• **Material for this exercise**
>>>>>
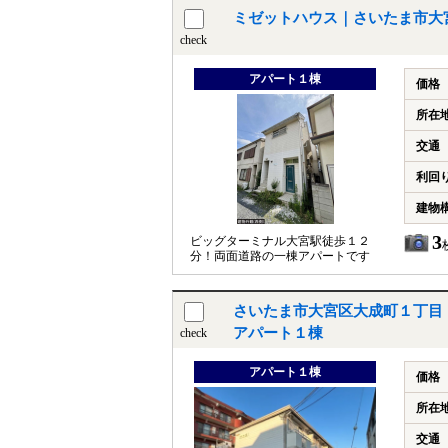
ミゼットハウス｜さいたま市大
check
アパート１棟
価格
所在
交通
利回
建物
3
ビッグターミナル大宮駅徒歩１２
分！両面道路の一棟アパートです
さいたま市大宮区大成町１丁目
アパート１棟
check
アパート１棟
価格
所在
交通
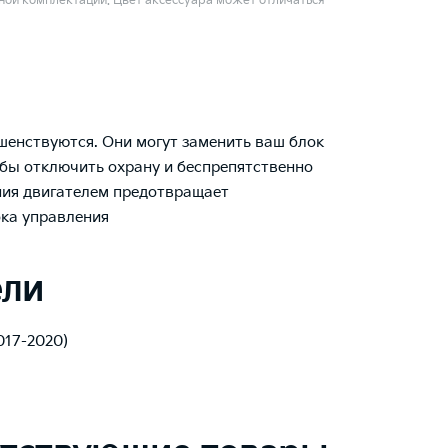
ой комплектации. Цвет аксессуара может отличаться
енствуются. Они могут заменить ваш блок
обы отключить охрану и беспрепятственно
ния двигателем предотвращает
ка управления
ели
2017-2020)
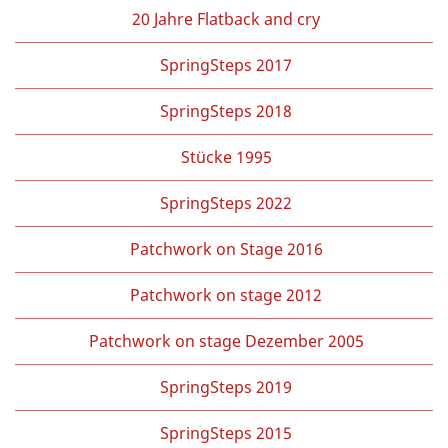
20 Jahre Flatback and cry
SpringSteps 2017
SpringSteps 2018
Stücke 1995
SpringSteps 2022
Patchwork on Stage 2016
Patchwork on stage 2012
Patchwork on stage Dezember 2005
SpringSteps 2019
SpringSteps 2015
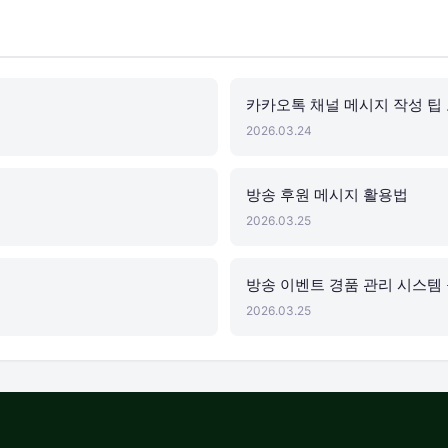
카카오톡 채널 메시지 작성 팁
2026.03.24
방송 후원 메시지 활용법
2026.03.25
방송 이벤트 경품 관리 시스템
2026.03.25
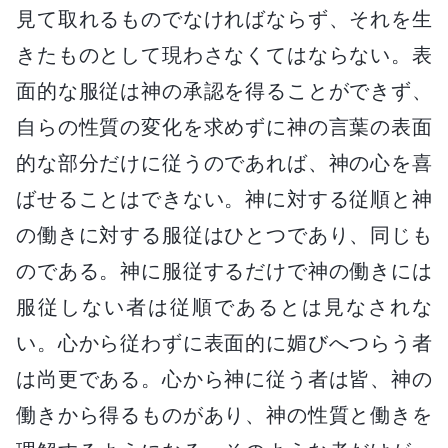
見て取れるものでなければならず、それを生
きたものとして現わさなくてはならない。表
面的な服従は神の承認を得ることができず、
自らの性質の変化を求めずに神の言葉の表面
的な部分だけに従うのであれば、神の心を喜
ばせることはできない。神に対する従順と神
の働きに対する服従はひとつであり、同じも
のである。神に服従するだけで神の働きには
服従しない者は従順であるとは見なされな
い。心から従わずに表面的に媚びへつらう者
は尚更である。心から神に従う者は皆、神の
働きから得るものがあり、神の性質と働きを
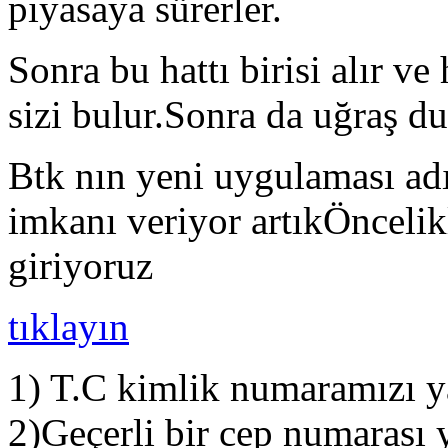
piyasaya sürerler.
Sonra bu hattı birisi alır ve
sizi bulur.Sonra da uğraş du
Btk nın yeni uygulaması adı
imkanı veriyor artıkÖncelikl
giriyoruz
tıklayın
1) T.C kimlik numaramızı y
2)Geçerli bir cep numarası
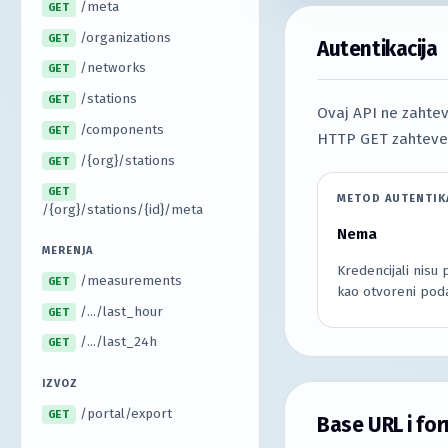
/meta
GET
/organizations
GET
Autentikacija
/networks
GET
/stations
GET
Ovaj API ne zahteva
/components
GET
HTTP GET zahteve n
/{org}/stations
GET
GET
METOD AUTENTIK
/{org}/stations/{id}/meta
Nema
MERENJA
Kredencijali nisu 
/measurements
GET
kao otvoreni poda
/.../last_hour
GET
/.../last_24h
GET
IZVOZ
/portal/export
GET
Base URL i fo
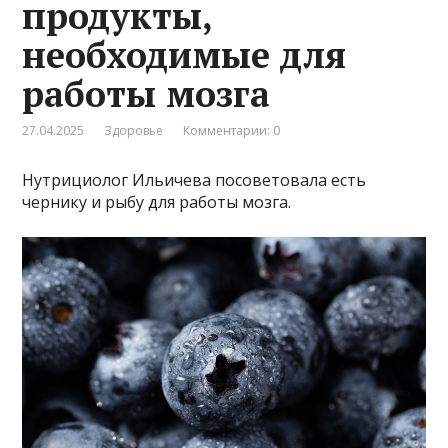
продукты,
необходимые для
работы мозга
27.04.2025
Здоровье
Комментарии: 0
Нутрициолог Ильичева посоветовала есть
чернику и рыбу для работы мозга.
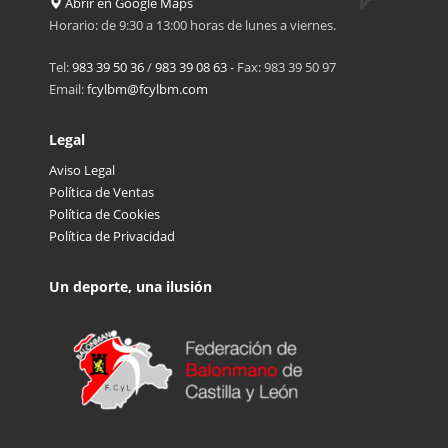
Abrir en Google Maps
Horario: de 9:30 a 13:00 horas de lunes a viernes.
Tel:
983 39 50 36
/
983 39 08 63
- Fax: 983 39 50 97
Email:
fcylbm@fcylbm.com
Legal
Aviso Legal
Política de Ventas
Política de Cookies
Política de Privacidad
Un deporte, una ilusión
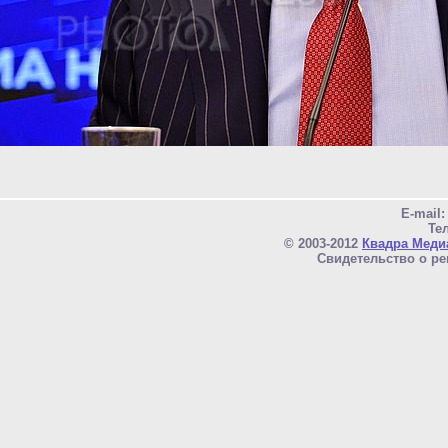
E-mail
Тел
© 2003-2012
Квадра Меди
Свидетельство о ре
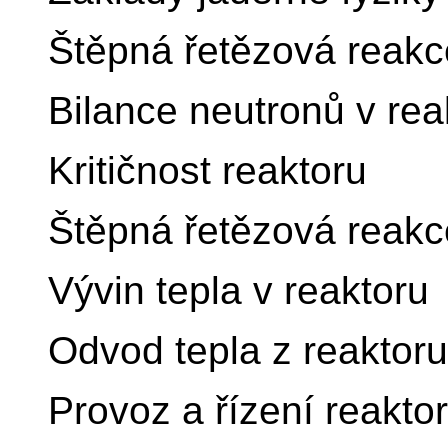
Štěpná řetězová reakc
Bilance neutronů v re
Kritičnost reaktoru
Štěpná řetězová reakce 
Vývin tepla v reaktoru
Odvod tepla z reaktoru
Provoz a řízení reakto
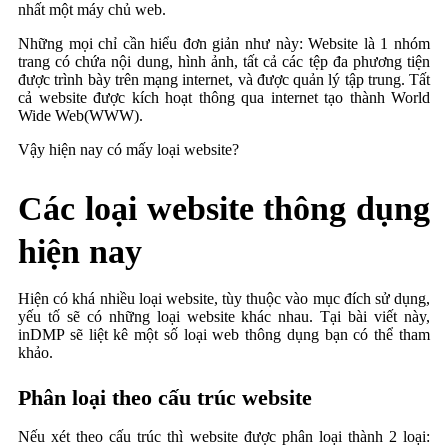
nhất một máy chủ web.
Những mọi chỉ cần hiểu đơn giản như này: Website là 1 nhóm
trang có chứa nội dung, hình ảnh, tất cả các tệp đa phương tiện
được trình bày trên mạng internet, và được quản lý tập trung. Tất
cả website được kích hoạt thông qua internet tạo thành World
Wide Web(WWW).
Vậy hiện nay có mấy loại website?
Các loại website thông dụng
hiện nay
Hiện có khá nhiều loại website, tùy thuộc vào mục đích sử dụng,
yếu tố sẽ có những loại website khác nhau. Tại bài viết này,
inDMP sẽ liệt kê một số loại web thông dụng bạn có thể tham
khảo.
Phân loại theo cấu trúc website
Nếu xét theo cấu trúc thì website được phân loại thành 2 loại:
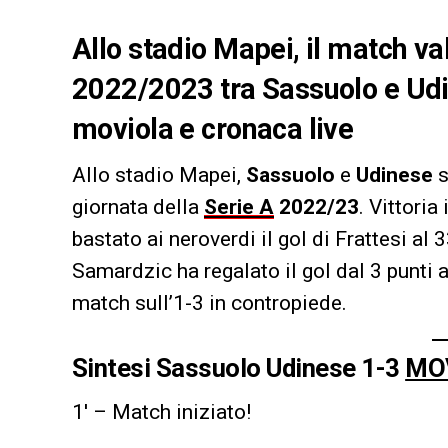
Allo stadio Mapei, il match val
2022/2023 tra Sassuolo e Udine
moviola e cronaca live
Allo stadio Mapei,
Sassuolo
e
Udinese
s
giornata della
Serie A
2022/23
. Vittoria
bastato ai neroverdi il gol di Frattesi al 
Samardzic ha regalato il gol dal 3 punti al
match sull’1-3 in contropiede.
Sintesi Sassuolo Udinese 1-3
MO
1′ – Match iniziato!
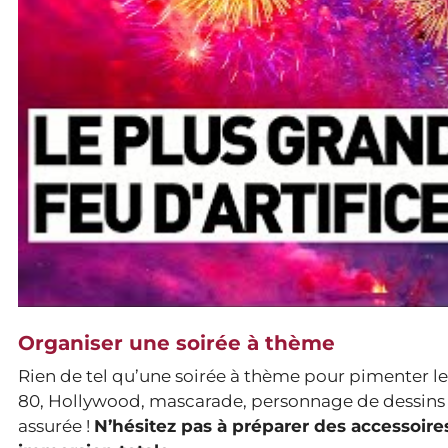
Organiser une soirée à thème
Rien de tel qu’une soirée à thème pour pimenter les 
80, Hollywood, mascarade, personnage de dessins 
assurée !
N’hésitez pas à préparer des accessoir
<<<<<
• **Exercise requirements**
Each line containing "trúc" belongs in the answer; pick these out of the material and copy them.

• **Response for this exercise**
Phân loại theo cấu trúc website
Nếu xét theo cấu trúc thì website được phân loại thành 2 loại:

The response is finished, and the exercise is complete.